45 minutes dans les salles espagnoles. 20 minutes pour la Madone Esterházy et les Italiens voisins. 25 minutes pour les Hollandais et les Flamands. 20 minutes pour l’Égypte. La salle romane, peinte du sol à la voûte et rendue au public après la restauration de 2018, mérite qu’on la traverse.
Informations
| lun | fermé |
| mar–dim aujourd’hui | 10:00–18:00 |
- Musée d’ethnographie à 550 m d’ici
- Villa Ráth à 800 m d’ici
- Musée Liszt à 1,3 km d’ici
Si, après les salles espagnoles, vous voulez savoir ce qu’on peignait ici même, la peinture hongroise est tout entière de l’autre côté du fleuve, au palais de Buda.

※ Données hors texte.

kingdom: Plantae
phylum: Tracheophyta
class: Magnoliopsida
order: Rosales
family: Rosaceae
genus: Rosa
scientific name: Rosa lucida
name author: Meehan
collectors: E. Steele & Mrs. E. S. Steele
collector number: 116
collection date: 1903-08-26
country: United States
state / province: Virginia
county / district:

Si vous voulez voir d’où vient ce fonds, les Esterházy vivaient à une heure et demie d’ici : leur palais de Tata est posé sur l’eau et plein de leurs propres objets.
Si le dessein de cette maison vous paraît familier, Moscou bâtissait dans les mêmes années un musée de même espèce et de même idée : des moulages pour apprendre, des maîtres anciens pour l’œil.